Russia’s next step was to invade and annex Crimea and promote establishment of independent Russian-speaking “republics” in Donetsk and Lugansk. A central role was played by “little green men,” ostensibly volunteers and patriots but often Russian soldiers out of uniform. In Crimea, a hastily-organized plebiscite produced an overwhelming but unbelievable 97% majority favouring integration into the Russian Federation. Unconvincing, but one should still ask what result a free vote might have produced. Some independent polls suggested that a majority supported association with Russia.
In Donetsk/Lugansk other questions arise. Why did Moscow, possessing a preponderance of military force, rely on proxies to carry out these actions? And why did it not try to absorb the two breakaway “republics,” as was done with Crimea, insisting instead that they seek reintegration (on Moscow’s terms) into Ukraine?
On the shooting-down of Malaysian Airlines Flight 15, Snyder reviews available evidence, making a persuasive case that a Russian missile fired from Russian soil was the culprit. He enumerates the preposterous explanations put forth by Russian officials (e.g., that the United States Central Intelligence Agency “had filled the plane with corpses and sent it over Ukraine to provoke Russia”) (p. 181). To Snyder, these were lies not meant to be believed, but designed as “implausible deniability” (p. 163)—to so muddle the story as to destroy any semblance of truth.
The flight may, as Snyder implies, have been shot down on Moscow’s orders so as to blame Ukrainians for an atrocity. But the plethora of mutually contradictory lies could support an alternative explanation: what if the shooting was a catastrophic mistake by ill-disciplined irregular troops—an incident that caught propagandists flat-footed, leading to wild improvisation to deny Russian responsibility?

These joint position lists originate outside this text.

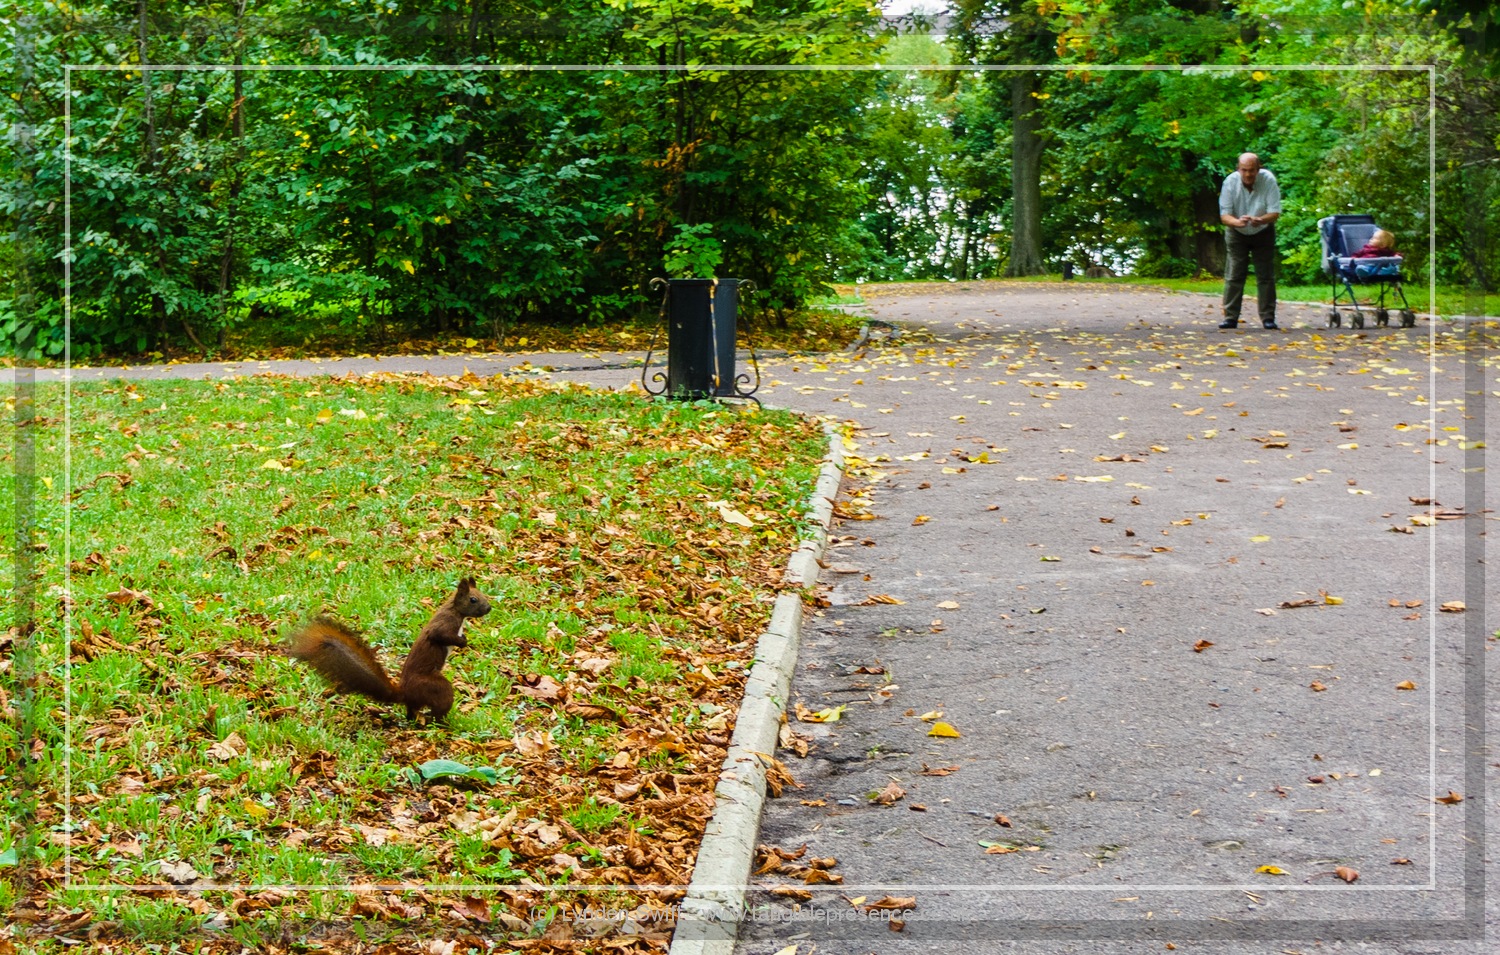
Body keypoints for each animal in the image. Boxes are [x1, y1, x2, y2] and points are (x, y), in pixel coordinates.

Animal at [286, 577, 492, 720]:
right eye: (473, 599)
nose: (489, 608)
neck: (456, 611)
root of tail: (405, 693)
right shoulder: (444, 623)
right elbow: (439, 635)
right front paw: (462, 641)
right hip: (434, 687)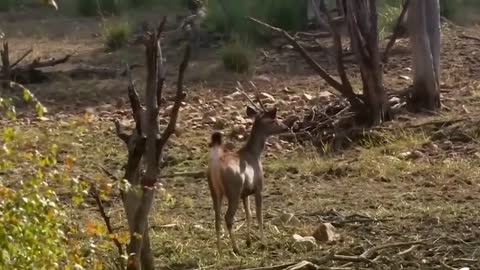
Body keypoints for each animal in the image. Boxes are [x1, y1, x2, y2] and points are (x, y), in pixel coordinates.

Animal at [206, 83, 288, 254]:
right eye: (274, 120)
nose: (285, 126)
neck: (254, 154)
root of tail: (216, 166)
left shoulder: (245, 193)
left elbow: (249, 214)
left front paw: (249, 241)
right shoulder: (258, 188)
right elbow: (259, 215)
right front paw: (263, 242)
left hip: (215, 192)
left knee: (217, 218)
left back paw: (219, 250)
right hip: (233, 190)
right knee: (228, 217)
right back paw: (236, 248)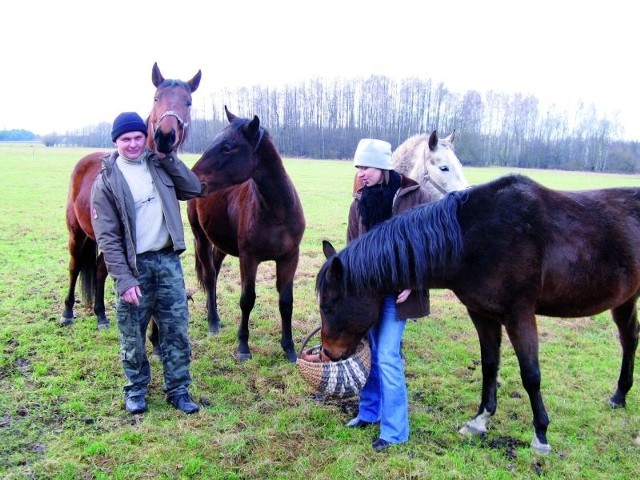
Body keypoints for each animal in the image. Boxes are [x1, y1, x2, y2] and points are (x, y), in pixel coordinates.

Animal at [60, 61, 201, 330]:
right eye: (156, 98)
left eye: (188, 102)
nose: (165, 136)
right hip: (77, 233)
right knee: (74, 267)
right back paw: (67, 312)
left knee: (100, 269)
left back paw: (101, 314)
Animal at [185, 107, 308, 362]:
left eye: (227, 147)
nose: (192, 178)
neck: (277, 211)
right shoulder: (249, 258)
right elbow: (247, 299)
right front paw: (243, 346)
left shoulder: (290, 258)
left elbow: (286, 302)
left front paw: (290, 349)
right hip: (201, 238)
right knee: (210, 275)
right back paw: (213, 321)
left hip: (221, 244)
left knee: (215, 271)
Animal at [316, 175, 640, 454]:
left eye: (329, 306)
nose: (328, 353)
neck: (475, 239)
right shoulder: (482, 314)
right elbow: (489, 366)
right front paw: (480, 420)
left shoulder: (520, 315)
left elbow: (531, 375)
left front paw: (541, 434)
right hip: (625, 299)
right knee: (629, 340)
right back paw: (619, 396)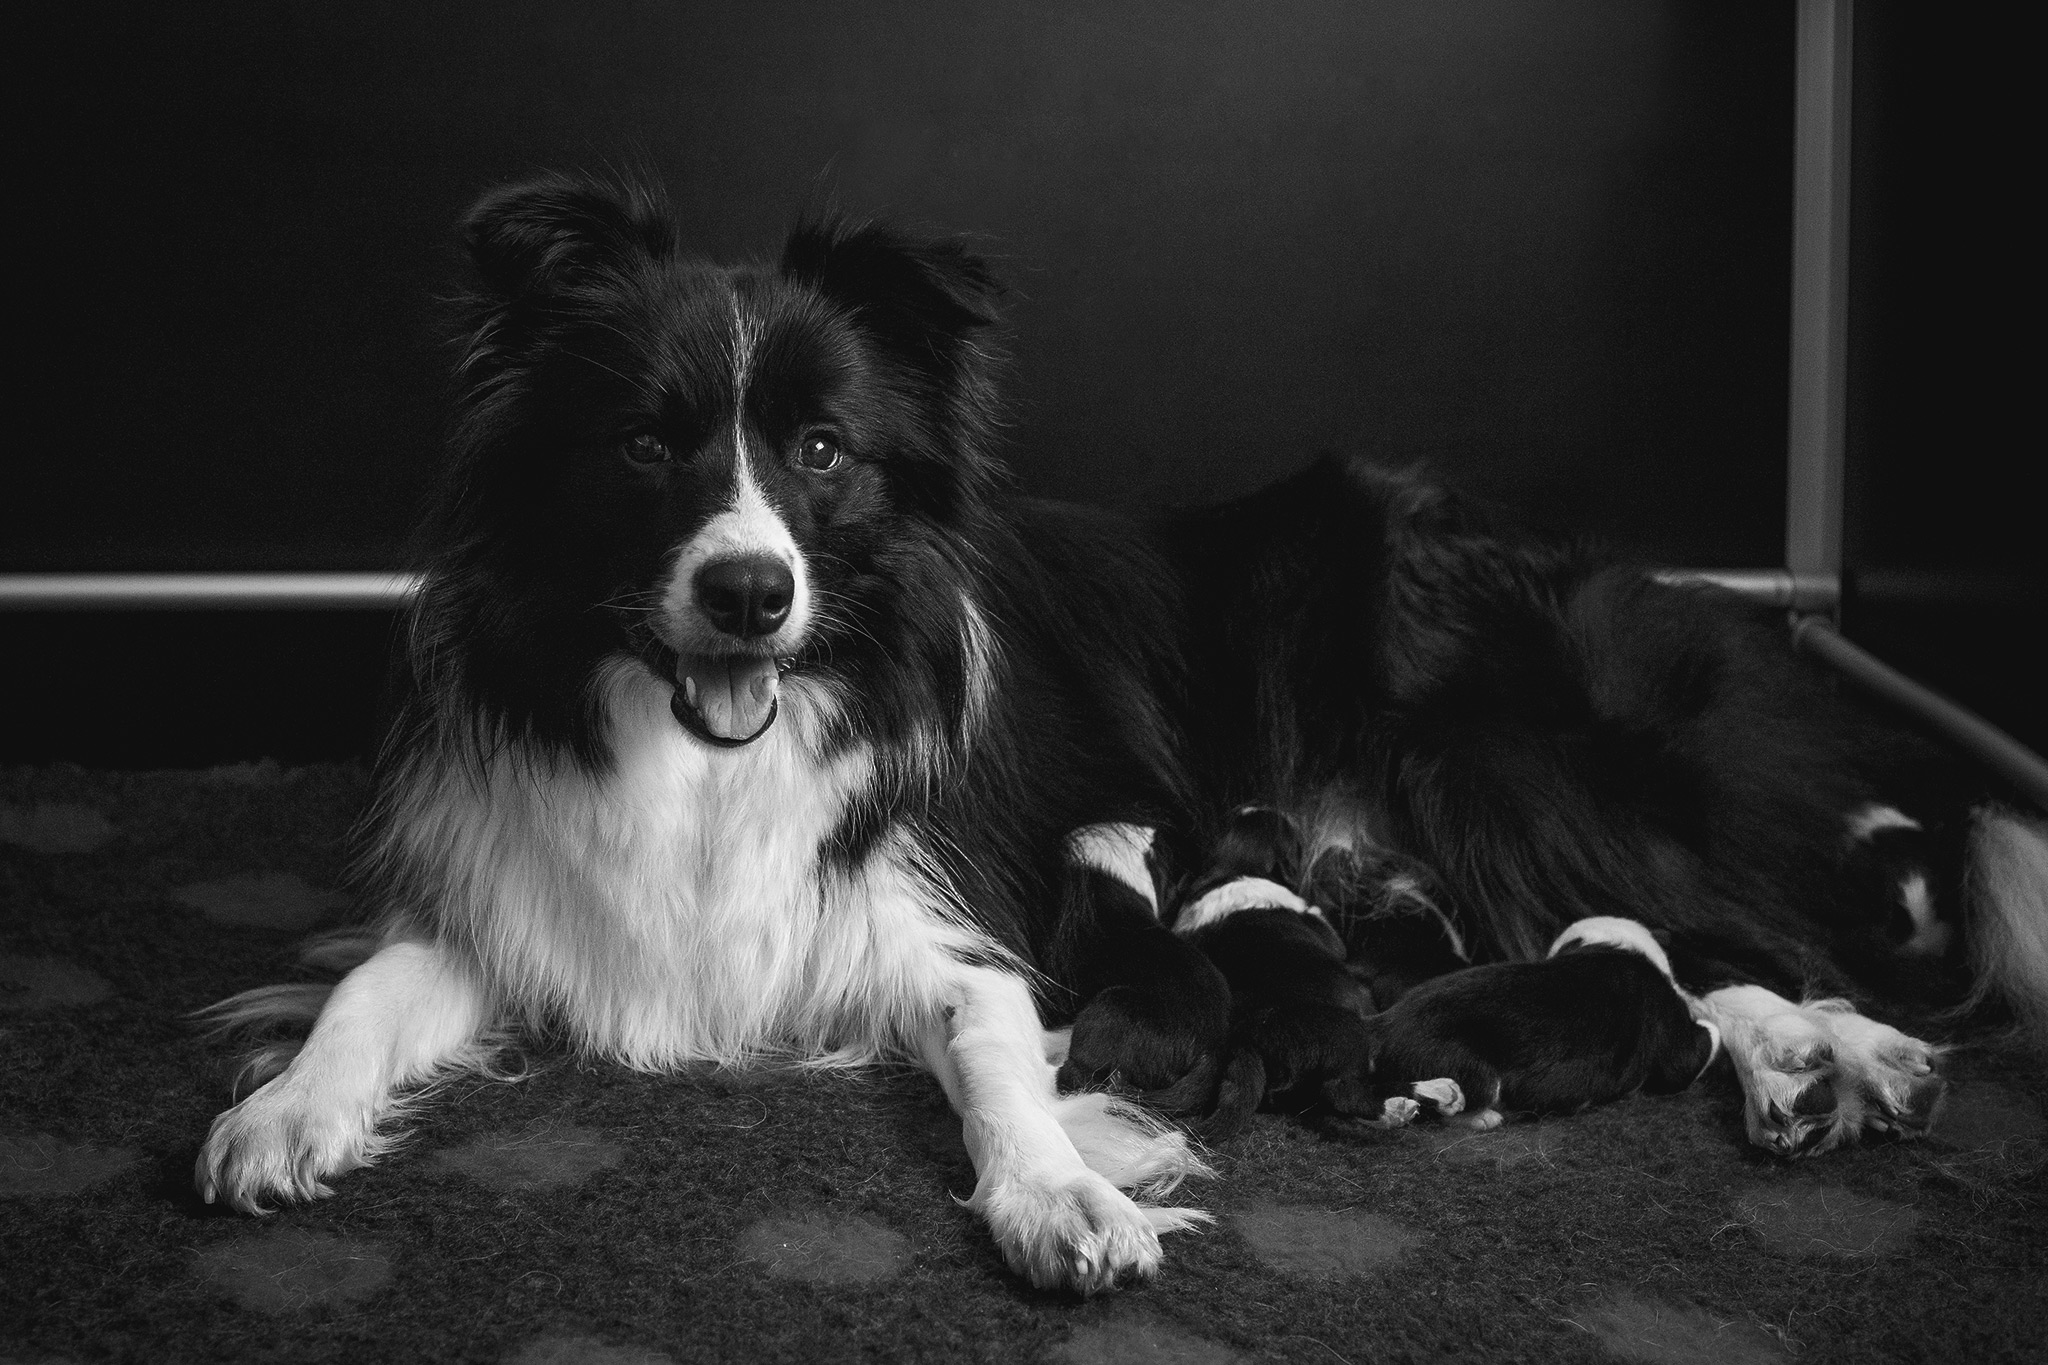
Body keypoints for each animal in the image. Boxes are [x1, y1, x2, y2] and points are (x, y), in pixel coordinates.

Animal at [199, 175, 2048, 1301]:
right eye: (648, 447)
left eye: (820, 453)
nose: (747, 592)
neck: (709, 749)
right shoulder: (523, 890)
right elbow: (374, 986)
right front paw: (287, 1113)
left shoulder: (942, 919)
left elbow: (997, 1052)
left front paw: (1064, 1195)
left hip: (1489, 759)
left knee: (1713, 928)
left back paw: (1831, 1052)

Snyder’s account also covers cyberwar against the EU, Brexit, and the rise of Donald Trump. Unfortunately, not all of these can be scrutinized within the word limits of a short review. Arguably the Russians, and Putin personally, played a negative role throughout. But to understand how and why they so often succeeded one must interrogate their actions within a wider context. Putin is a practitioner of judo, a sport that teaches players to manipulate adversaries’ strengths as well as their weakness against them. Without evaluating those strengths and weaknesses, we cannot begin to understand the outcomes. Snyder’s provocative book leaves too many questions unasked or unanswered.